▶ **Exercise goal**
Copy the lines below word for word, leaving out the pictures.

.....

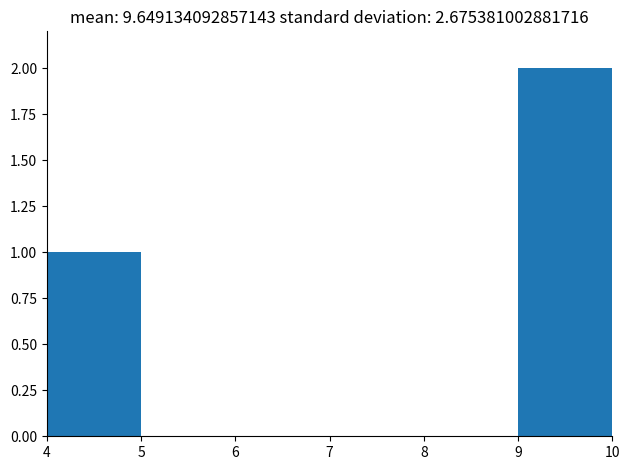

How tall is the bar that spans 4 to 5 on the x-axis? The values are not printed on the chart, so give them approximately, as read against the axis.

1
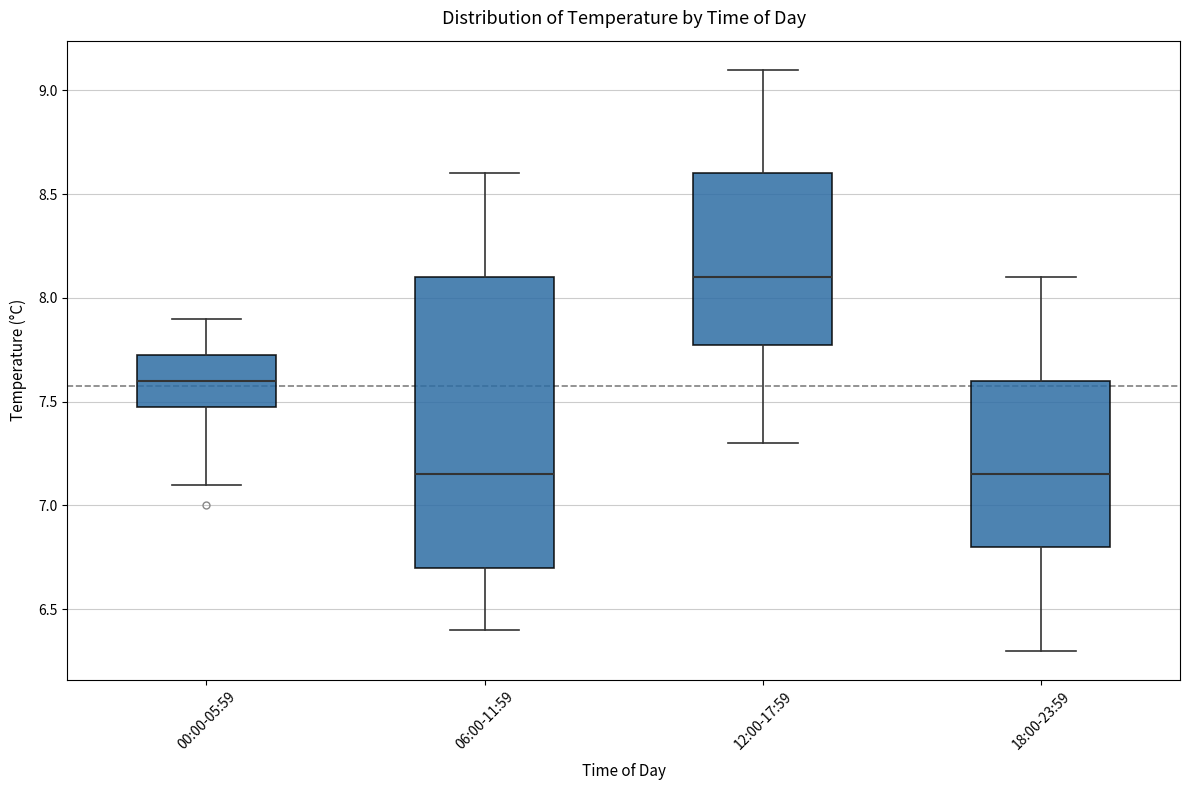

Reading left to right, transcribe this box plot: for each box, give where its median line is, the range the box spans, and where its two whiskers end, as read against the y-axis. The values are not printed on the chart, so give them approximately, as read against the axis.

00:00-05:59: median 7.60, box 7.50 to 7.75, whiskers 7.10 to 7.90
06:00-11:59: median 7.15, box 6.70 to 8.10, whiskers 6.40 to 8.60
12:00-17:59: median 8.10, box 7.80 to 8.60, whiskers 7.30 to 9.10
18:00-23:59: median 7.15, box 6.80 to 7.60, whiskers 6.30 to 8.10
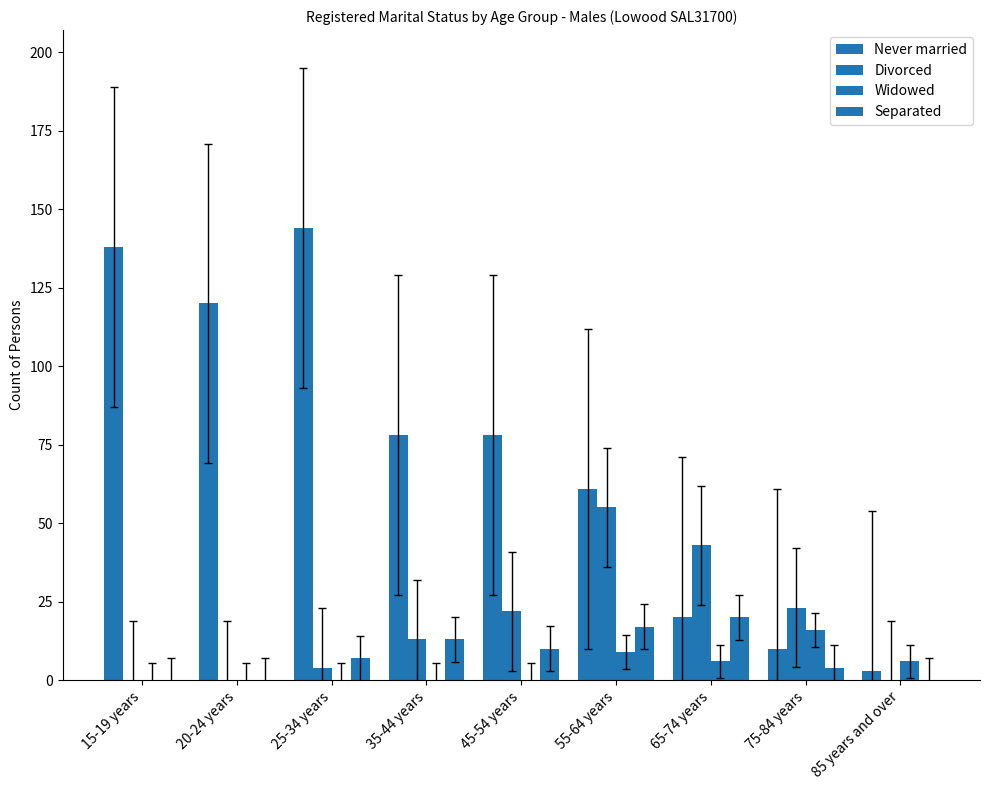

How many groups of bars are there?

9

.....

▶ **Finished exercise**
How tall is the bar that spans 4 to 5 on the x-axis? The values are not printed on the chart, so give them approximately, as read against the axis.

1

Reading left to right, transcribe this box plot: for each box, give where its median line is, the range the box spans, and where its two whiskers end, as read against the y-axis. The values are not printed on the chart, so give them approximately, as read against the axis.

00:00-05:59: median 7.60, box 7.50 to 7.75, whiskers 7.10 to 7.90
06:00-11:59: median 7.15, box 6.70 to 8.10, whiskers 6.40 to 8.60
12:00-17:59: median 8.10, box 7.80 to 8.60, whiskers 7.30 to 9.10
18:00-23:59: median 7.15, box 6.80 to 7.60, whiskers 6.30 to 8.10

How many groups of bars are there?

9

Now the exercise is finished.